What you have to do: Leaving out all images, write out the records that follow exactly.
** Opening Data for the task block **
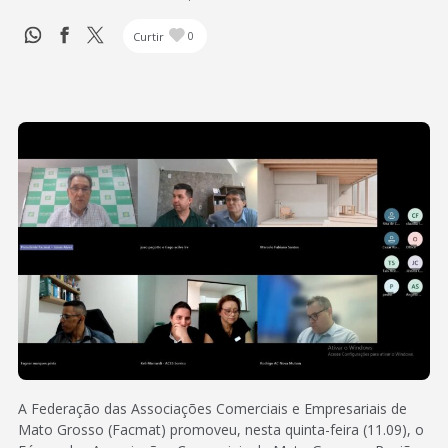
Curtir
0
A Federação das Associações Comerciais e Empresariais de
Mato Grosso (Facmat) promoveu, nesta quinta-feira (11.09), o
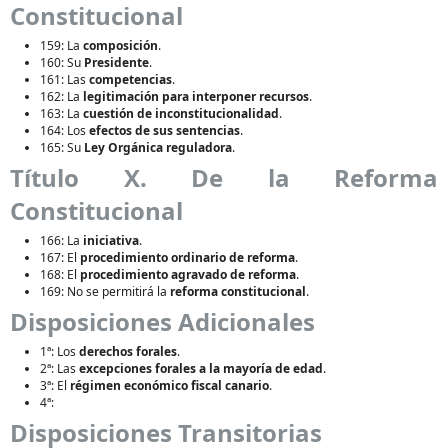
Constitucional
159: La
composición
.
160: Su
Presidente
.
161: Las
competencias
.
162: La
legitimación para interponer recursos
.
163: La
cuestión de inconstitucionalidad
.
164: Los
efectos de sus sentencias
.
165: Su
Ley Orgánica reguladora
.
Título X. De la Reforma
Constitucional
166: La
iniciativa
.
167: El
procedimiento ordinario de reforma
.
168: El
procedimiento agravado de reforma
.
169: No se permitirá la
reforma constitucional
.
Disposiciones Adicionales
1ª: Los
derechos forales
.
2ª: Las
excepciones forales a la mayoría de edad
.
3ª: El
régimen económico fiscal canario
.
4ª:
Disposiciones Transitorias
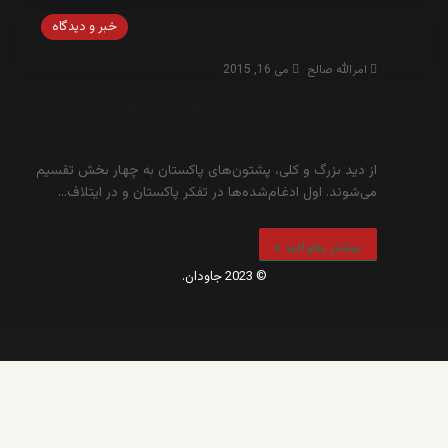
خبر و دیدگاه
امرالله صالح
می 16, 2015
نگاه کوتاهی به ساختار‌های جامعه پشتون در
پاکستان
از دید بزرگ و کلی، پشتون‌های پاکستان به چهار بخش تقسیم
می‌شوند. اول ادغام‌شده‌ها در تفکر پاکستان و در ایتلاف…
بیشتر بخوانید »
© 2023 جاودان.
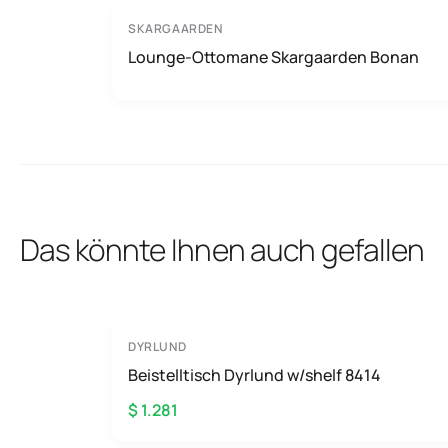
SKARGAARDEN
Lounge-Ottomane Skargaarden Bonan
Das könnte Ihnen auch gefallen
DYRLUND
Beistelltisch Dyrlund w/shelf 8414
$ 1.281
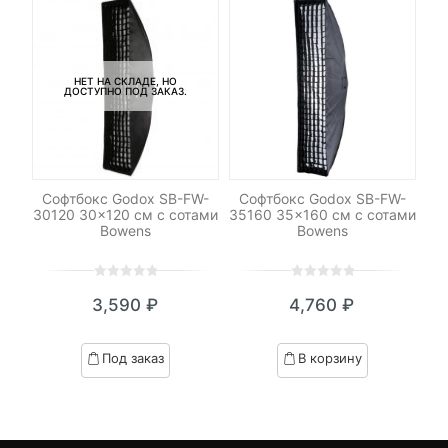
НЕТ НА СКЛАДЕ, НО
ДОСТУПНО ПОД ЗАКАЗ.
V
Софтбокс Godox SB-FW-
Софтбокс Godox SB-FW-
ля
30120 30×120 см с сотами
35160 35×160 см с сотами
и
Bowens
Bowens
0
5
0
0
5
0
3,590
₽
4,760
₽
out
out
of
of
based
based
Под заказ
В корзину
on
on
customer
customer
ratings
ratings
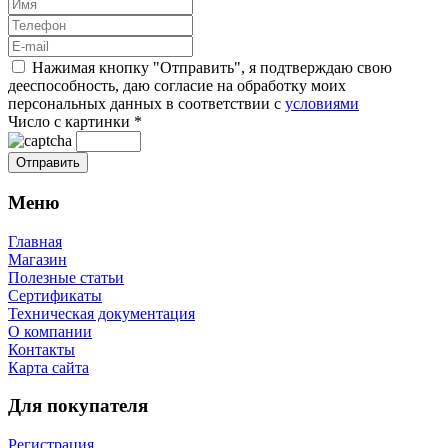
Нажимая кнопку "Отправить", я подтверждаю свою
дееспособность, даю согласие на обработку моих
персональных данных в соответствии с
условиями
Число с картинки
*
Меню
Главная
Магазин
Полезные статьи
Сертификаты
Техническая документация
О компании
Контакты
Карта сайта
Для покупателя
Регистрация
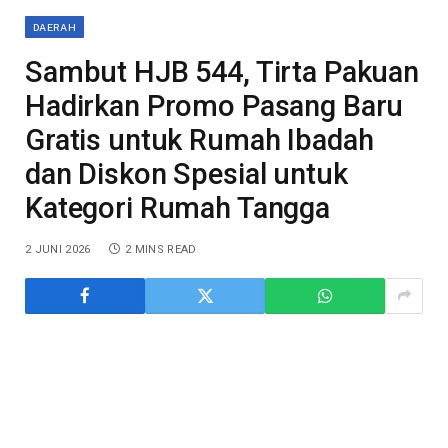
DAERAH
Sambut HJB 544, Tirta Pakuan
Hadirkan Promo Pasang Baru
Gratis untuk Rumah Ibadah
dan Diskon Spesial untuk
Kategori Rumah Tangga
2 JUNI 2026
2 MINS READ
** Closing Data for the task block **
The answer:
Curtir
0
A Federação das Associações Comerciais e Empresariais de
Mato Grosso (Facmat) promoveu, nesta quinta-feira (11.09), o
Constitucional
159: La
composición
.
160: Su
Presidente
.
161: Las
competencias
.
162: La
legitimación para interponer recursos
.
163: La
cuestión de inconstitucionalidad
.
164: Los
efectos de sus sentencias
.
165: Su
Ley Orgánica reguladora
.
Título X. De la Reforma
Constitucional
166: La
iniciativa
.
167: El
procedimiento ordinario de reforma
.
168: El
procedimiento agravado de reforma
.
169: No se permitirá la
reforma constitucional
.
Disposiciones Adicionales
1ª: Los
derechos forales
.
2ª: Las
excepciones forales a la mayoría de edad
.
3ª: El
régimen económico fiscal canario
.
4ª:
Disposiciones Transitorias
خبر و دیدگاه
امرالله صالح
می 16, 2015
نگاه کوتاهی به ساختار‌های جامعه پشتون در
پاکستان
از دید بزرگ و کلی، پشتون‌های پاکستان به چهار بخش تقسیم
می‌شوند. اول ادغام‌شده‌ها در تفکر پاکستان و در ایتلاف…
بیشتر بخوانید »
© 2023 جاودان.
SKARGAARDEN
Lounge-Ottomane Skargaarden Bonan
Das könnte Ihnen auch gefallen
DYRLUND
Beistelltisch Dyrlund w/shelf 8414
$ 1.281
НЕТ НА СКЛАДЕ, НО
ДОСТУПНО ПОД ЗАКАЗ.
V
Софтбокс Godox SB-FW-
Софтбокс Godox SB-FW-
ля
30120 30×120 см с сотами
35160 35×160 см с сотами
и
Bowens
Bowens
0
5
0
0
5
0
3,590
₽
4,760
₽
out
out
of
of
based
based
Под заказ
В корзину
on
on
customer
customer
ratings
ratings
Нажимая кнопку "Отправить", я подтверждаю свою
дееспособность, даю согласие на обработку моих
персональных данных в соответствии с
условиями
Число с картинки
*
Меню
Главная
Магазин
Полезные статьи
Сертификаты
Техническая документация
О компании
Контакты
Карта сайта
Для покупателя
Регистрация
DAERAH
Sambut HJB 544, Tirta Pakuan
Hadirkan Promo Pasang Baru
Gratis untuk Rumah Ibadah
dan Diskon Spesial untuk
Kategori Rumah Tangga
2 JUNI 2026
2 MINS READ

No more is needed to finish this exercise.